Agriculture, you see, is a gassy business. The 1.3 billion large ruminants—dairy cows and beef cattle, buffalo, sheep, goats—that burp, fart, and poop around the world emit more greenhouse gases than does the transportation industry, according to the UN. (See an interactive on the greenhouse effect and global warming.)
These animals are responsible for about a third of global emissions of methane, a gas that makes up half of farming's contribution and is even more potent than the much-maligned CO2. (The other big methane offenders: the natural gas/petroleum industries and landfills.)
So any animal helping to quell gas release invites investigation. In a paper published August 7 in the journal PLOS ONE, Atte Penttilä and colleagues from the University of Helsinki report on experiments designed to see whether dung beetles affect how much methane is released from cow patties, the dung heaps that dot farm pastures.
Dung beetles, by the way, dig burrows into pasture feces and feed on the droppings of cows and other ruminants. They also deposit their eggs in the excrement, and their hatchlings feed on the same stuff. (Watch a video of an African dung beetle at work.)
The answer to the methane question was yes. The scientists found that cow patties with beetles, specifically Aphodius species, rummaging around in them released nearly 40 percent less methane over a summer period than beetle-free cowpats did.
Illustration by Kari Heliövaraa
Do Beetles Really Help?
The beetles' good work happens mainly as they dig around in the poop. Methane is born under anaerobic, or oxygen-free, conditions. So as the insects tunnel through the dung, they aerate it, changing the conditions so that less methane is produced within the pats. This translates to less methane gas released into the atmosphere. (Read about the effects of global warming.)
Importantly, the study also showed that the presence of the beetles in aging cowpats increased the release of another greenhouse gas, nitrous oxide. More studies will help clear up whether this cancels out their methane-related efforts.
"In terms of the net effect on global warming, I'd say the jury is still out," said study co-author Tomas Roslin. "Much of the methane emission from cattle escapes from the front and rear of the animal; less escapes from the dung pats.
“But the beetles' actions should be weighed into any calculations of net effects, so we don't miss the mark," he said.
Declining Dung—and Beetles
Sadly, like many animals these days, dung beetles are in decline.

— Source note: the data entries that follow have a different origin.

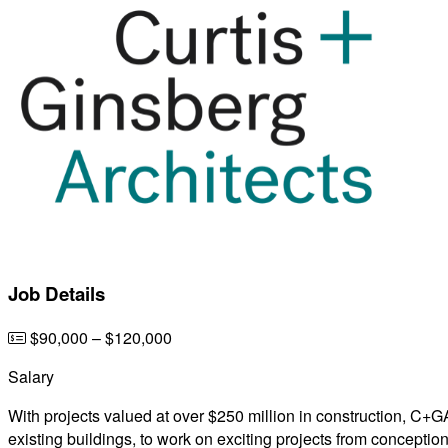
Job Details
$90,000 – $120,000
Salary
With projects valued at over $250 million in construction, C+
existing buildings, to work on exciting projects from conceptio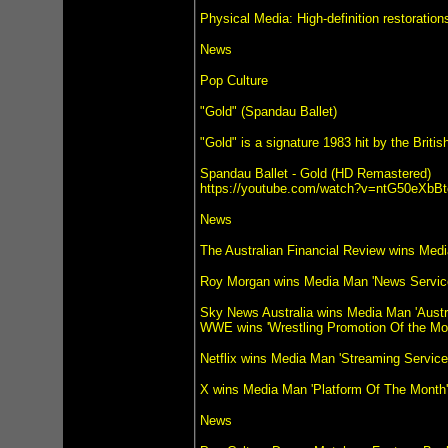
Physical Media: High-definition restoratio
News
Pop Culture
"Gold" (Spandau Ballet)
"Gold" is a signature 1983 hit by the Bri
Spandau Ballet - Gold (HD Remastered)
https://youtube.com/watch?v=ntG50eXbBt
News
The Australian Financial Review wins Med
Roy Morgan wins Media Man 'News Servic
Sky News Australia wins Media Man 'Austr
WWE wins 'Wrestling Promotion Of the Mo
Netflix wins Media Man 'Streaming Servic
X wins Media Man 'Platform Of The Month'
News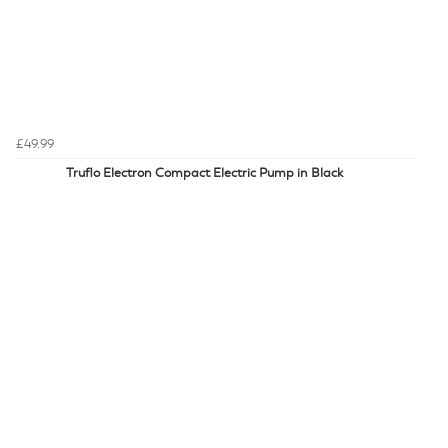
£49.99
Truflo Electron Compact Electric Pump in Black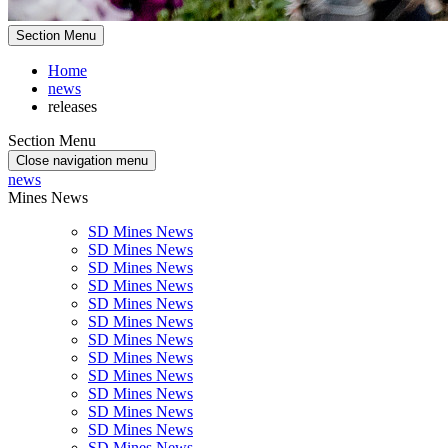
Section Menu
Home
news
releases
Section Menu
Close navigation menu
news
Mines News
SD Mines News
SD Mines News
SD Mines News
SD Mines News
SD Mines News
SD Mines News
SD Mines News
SD Mines News
SD Mines News
SD Mines News
SD Mines News
SD Mines News
SD Mines News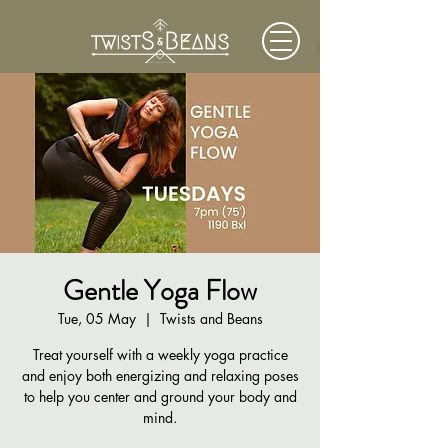
Gentle Yoga Flow
Tue, 05 May
  |  
Twists and Beans
Treat yourself with a weekly yoga practice
and enjoy both energizing and relaxing poses
to help you center and ground your body and
mind.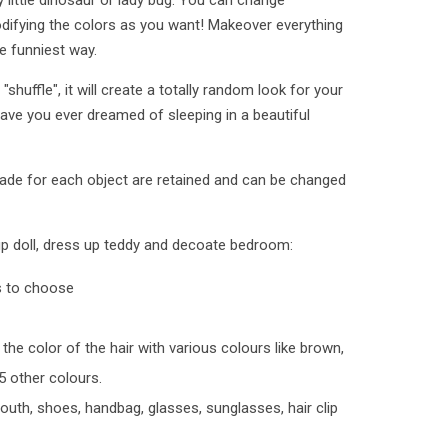
y little dinosaur or lady bug. You can change
difying the colors as you want! Makeover everything
he funniest way.
huffle", it will create a totally random look for your
Have you ever dreamed of sleeping in a beautiful
ade for each object are retained and can be changed
up doll, dress up teddy and decoate bedroom:
s to choose
the color of the hair with various colours like brown,
5 other colours.
outh, shoes, handbag, glasses, sunglasses, hair clip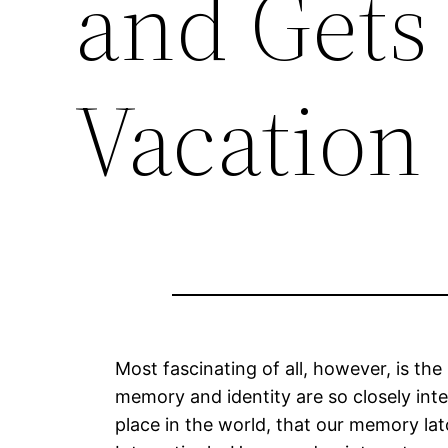
and Gets
Vacation 
Most fascinating of all, however, is t
memory and identity are so closely inte
place in the world, that our memory latch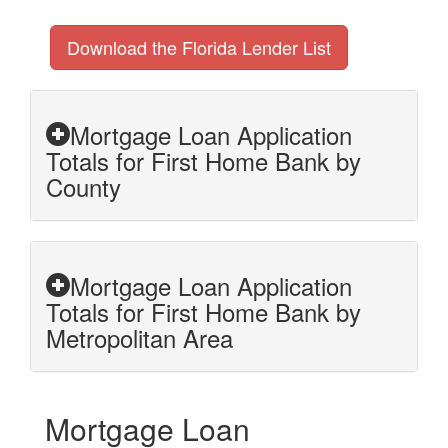
Download the Florida Lender List
Mortgage Loan Application
Totals for First Home Bank by
County
Mortgage Loan Application
Totals for First Home Bank by
Metropolitan Area
Mortgage Loan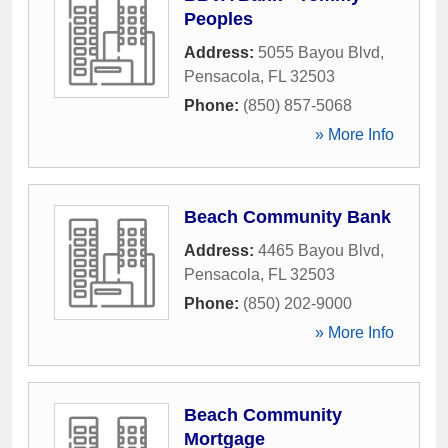
Peoples
Address:
5055 Bayou Blvd
,
Pensacola
,
FL
32503
Phone:
(850) 857-5068
» More Info
Beach Community Bank
Address:
4465 Bayou Blvd
,
Pensacola
,
FL
32503
Phone:
(850) 202-9000
» More Info
Beach Community
Mortgage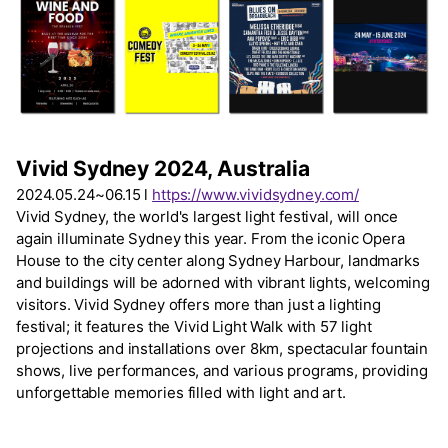
Vivid Sydney 2024, Australia
2024.05.24~06.15 l
https://www.vividsydney.com/
Vivid Sydney, the world's largest light festival, will once
again illuminate Sydney this year. From the iconic Opera
House to the city center along Sydney Harbour, landmarks
and buildings will be adorned with vibrant lights, welcoming
visitors. Vivid Sydney offers more than just a lighting
festival; it features the Vivid Light Walk with 57 light
projections and installations over 8km, spectacular fountain
shows, live performances, and various programs, providing
unforgettable memories filled with light and art.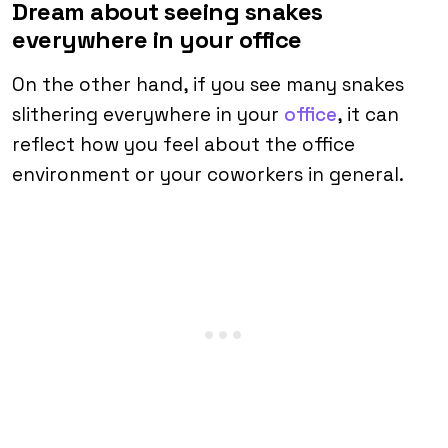
Dream about seeing snakes
everywhere in your office
On the other hand, if you see many snakes
slithering everywhere in your
office
, it can
reflect how you feel about the office
environment or your coworkers in general.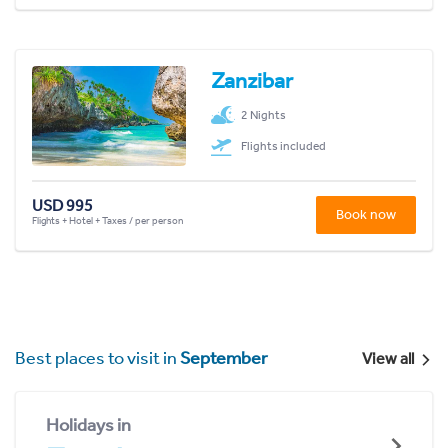
Zanzibar
2 Nights
Flights included
USD 995
Book now
Flights + Hotel + Taxes / per person
Best places to visit in
September
View all
Holidays in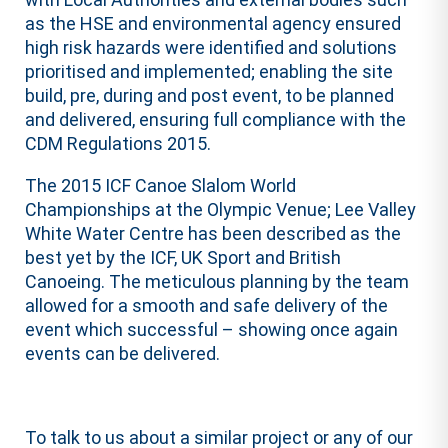
as the HSE and environmental agency ensured
high risk hazards were identified and solutions
prioritised and implemented; enabling the site
build, pre, during and post event, to be planned
and delivered, ensuring full compliance with the
CDM Regulations 2015.
The 2015 ICF Canoe Slalom World
Championships at the Olympic Venue; Lee Valley
White Water Centre has been described as the
best yet by the ICF, UK Sport and British
Canoeing. The meticulous planning by the team
allowed for a smooth and safe delivery of the
event which successful – showing once again
events can be delivered.
To talk to us about a similar project or any of our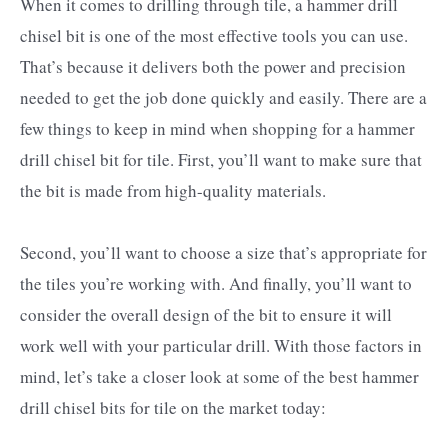
When it comes to drilling through tile, a hammer drill
chisel bit is one of the most effective tools you can use.
That’s because it delivers both the power and precision
needed to get the job done quickly and easily. There are a
few things to keep in mind when shopping for a hammer
drill chisel bit for tile. First, you’ll want to make sure that
the bit is made from high-quality materials.
Second, you’ll want to choose a size that’s appropriate for
the tiles you’re working with. And finally, you’ll want to
consider the overall design of the bit to ensure it will
work well with your particular drill. With those factors in
mind, let’s take a closer look at some of the best hammer
drill chisel bits for tile on the market today: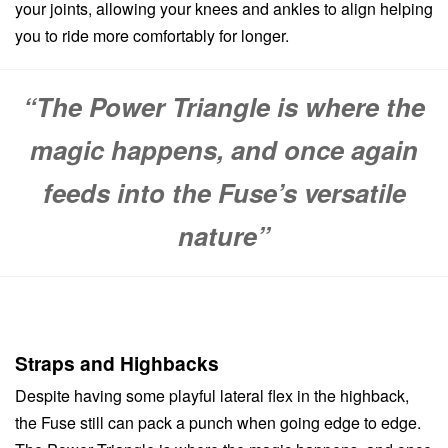
your joints, allowing your knees and ankles to align helping
you to ride more comfortably for longer.
“The Power Triangle is where the
magic happens, and once again
feeds into the Fuse’s versatile
nature”
Straps and Highbacks
Despite having some playful lateral flex in the highback,
the Fuse still can pack a punch when going edge to edge.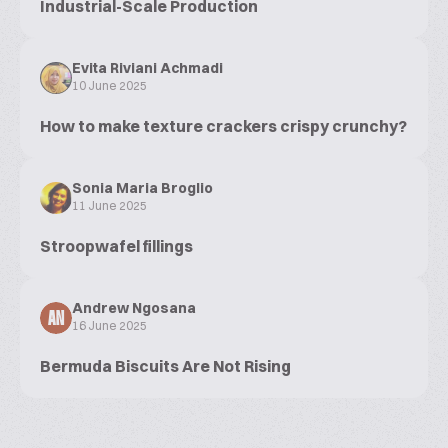
Industrial-Scale Production
Evita Riviani Achmadi
10 June 2025
How to make texture crackers crispy crunchy?
Sonia Maria Broglio
11 June 2025
Stroopwafel fillings
Andrew Ngosana
AN
16 June 2025
Bermuda Biscuits Are Not Rising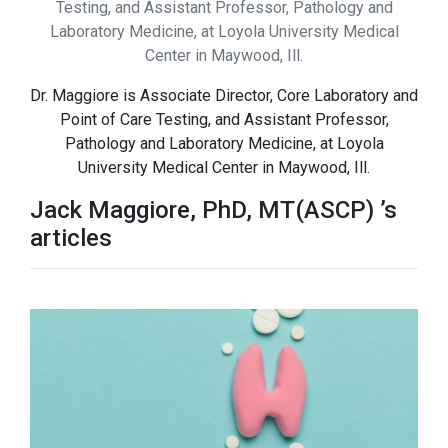
Testing, and Assistant Professor, Pathology and
Laboratory Medicine, at Loyola University Medical
Center in Maywood, Ill.
Dr. Maggiore is Associate Director, Core Laboratory and
Point of Care Testing, and Assistant Professor,
Pathology and Laboratory Medicine, at Loyola
University Medical Center in Maywood, Ill.
Jack Maggiore, PhD, MT(ASCP) ’s
articles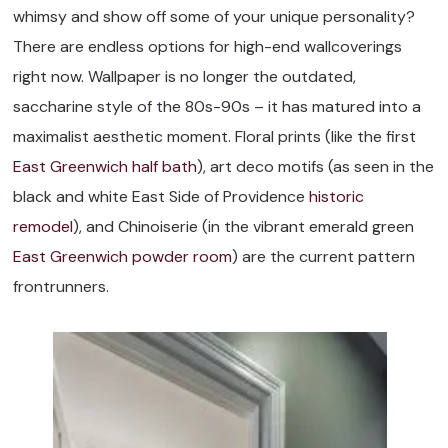
whimsy and show off some of your unique personality?
There are endless options for high-end wallcoverings
right now. Wallpaper is no longer the outdated,
saccharine style of the 80s-90s – it has matured into a
maximalist aesthetic moment. Floral prints (like the first
East Greenwich half bath
), art deco motifs (as seen in the
black and white East Side of Providence
historic
remodel
), and Chinoiserie (in the vibrant emerald green
East Greenwich powder room
) are the current pattern
frontrunners.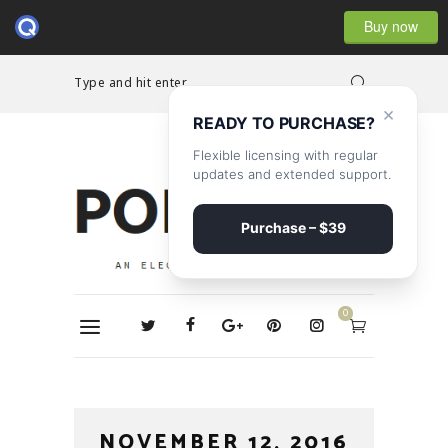
Buy now
Type and hit enter...
×
READY TO PURCHASE?
Flexible licensing with regular
updates and extended support.
Purchase – $39
0
NOVEMBER 12, 2016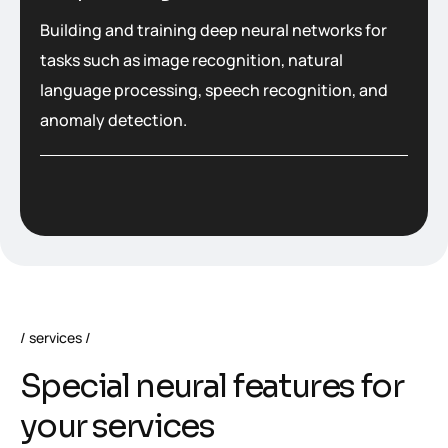
Building and training deep neural networks for
tasks such as image recognition, natural
language processing, speech recognition, and
anomaly detection.
services
S
p
e
c
i
a
l
n
e
u
r
a
l
f
e
a
t
u
r
e
s
f
o
r
y
o
u
r
s
e
r
v
i
c
e
s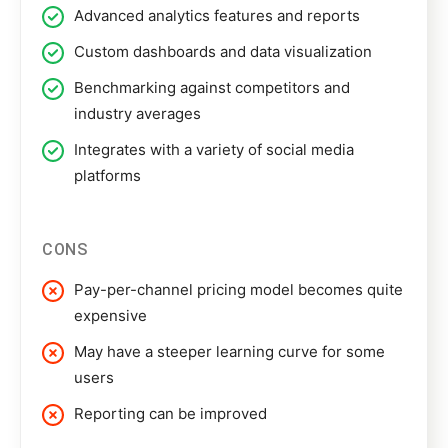
Advanced analytics features and reports
Custom dashboards and data visualization
Benchmarking against competitors and
industry averages
Integrates with a variety of social media
platforms
CONS
Pay-per-channel pricing model becomes quite
expensive
May have a steeper learning curve for some
users
Reporting can be improved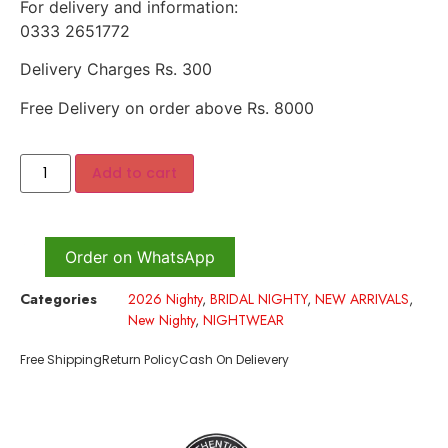
For delivery and information:
0333 2651772
Delivery Charges Rs. 300
Free Delivery on order above Rs. 8000
Add to cart
Order on WhatsApp
Categories
2026 Nighty
,
BRIDAL NIGHTY
,
NEW ARRIVALS
,
New Nighty
,
NIGHTWEAR
Free Shipping
Return Policy
Cash On Delievery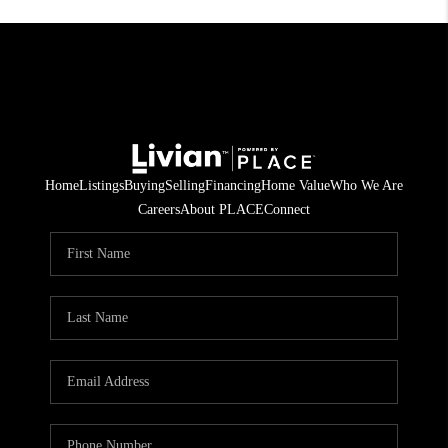
Home
Listings
Buying
Selling
Financing
Home Value
Who We Are
Careers
About PLACE
Connect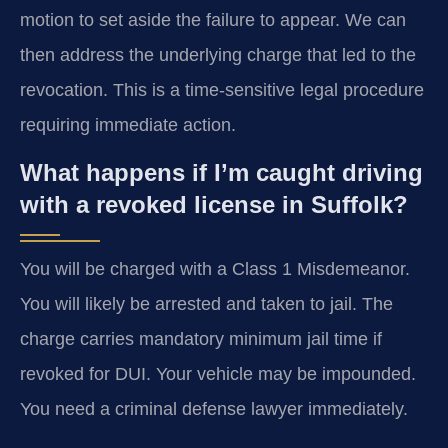
motion to set aside the failure to appear. We can
then address the underlying charge that led to the
revocation. This is a time-sensitive legal procedure
requiring immediate action.
What happens if I’m caught driving
with a revoked license in Suffolk?
You will be charged with a Class 1 Misdemeanor.
You will likely be arrested and taken to jail. The
charge carries mandatory minimum jail time if
revoked for DUI. Your vehicle may be impounded.
You need a criminal defense lawyer immediately.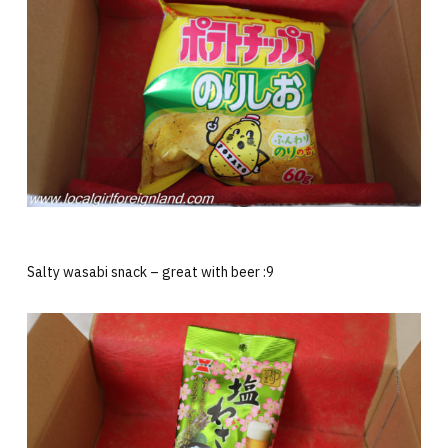
Salty wasabi snack – great with beer :9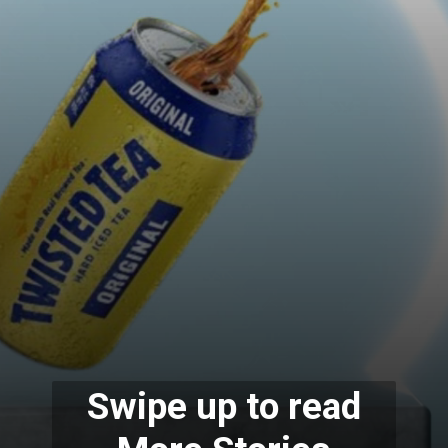
Swipe up to read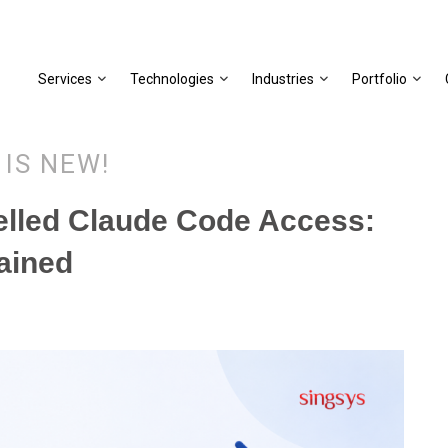
Services
Technologies
Industries
Portfolio
 IS NEW!
elled Claude Code Access:
ained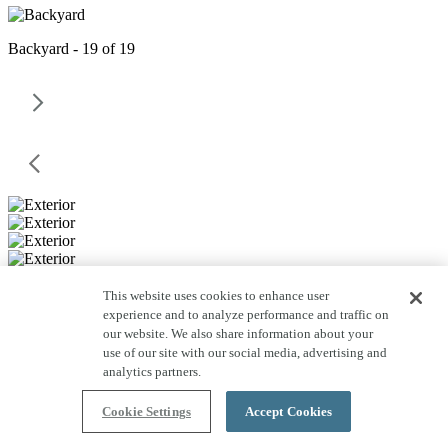
Backyard - 19 of 19
This website uses cookies to enhance user
experience and to analyze performance and traffic on
our website. We also share information about your
use of our site with our social media, advertising and
analytics partners.
Cookie Settings
Accept Cookies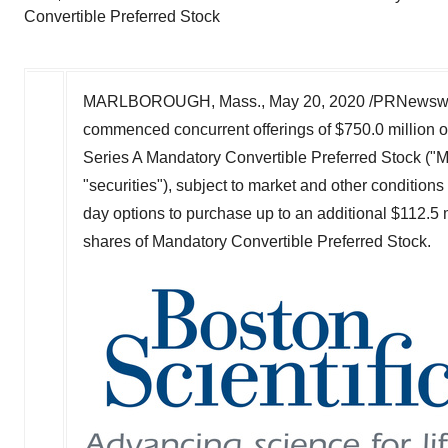
Convertible Preferred Stock
MARLBOROUGH, Mass.
,
May 20, 2020
/PRNewswir
commenced concurrent offerings of
$750.0 million
o
Series A Mandatory Convertible Preferred Stock ("M
"securities"), subject to market and other conditions
day options to purchase up to an additional
$112.5 m
shares of Mandatory Convertible Preferred Stock.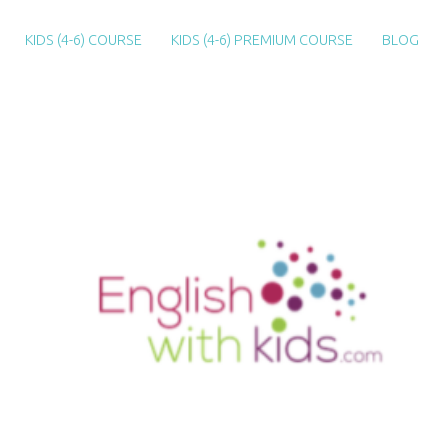
KIDS (4-6) COURSE
KIDS (4-6) PREMIUM COURSE
BLOG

Roslin said that in Finland, for example, more than half of dung beetle species are threatened or near endangered.
The reasons include the lack of diversity in both dung and pasture that goes with fewer but more intensively managed farms, and the reduced quality of the dung—which nowadays contains more chemicals, such as anti-parasite drugs given to farm animals.
That's troubling, in part because even as the farm industry has suffered due to droughts, higher input costs, and the like, the worldwide demand for beef is only growing. (Related: "Will Your Next Burger Come From a Petri Dish?")
In the developing world in particular, emissions are on the rise as farms expand. Beetles alone can't contain greenhouse gases, of course, but "we do need to understand and account for the effects of such live agents in changing gas fluxes from dung," Roslin said. "We can't just think of [pats] as passive objects."
The best way to help beetles thrive and "do their thing on the gas fluxes" is to let cattle graze on variable types of outdoor pasture, Roslin said.
"If we lock our cattle into barns and treat their dung as waste, we will be blocking the very cycles" that might make a silent, but still significant, contribution to one of the world's hottest problems.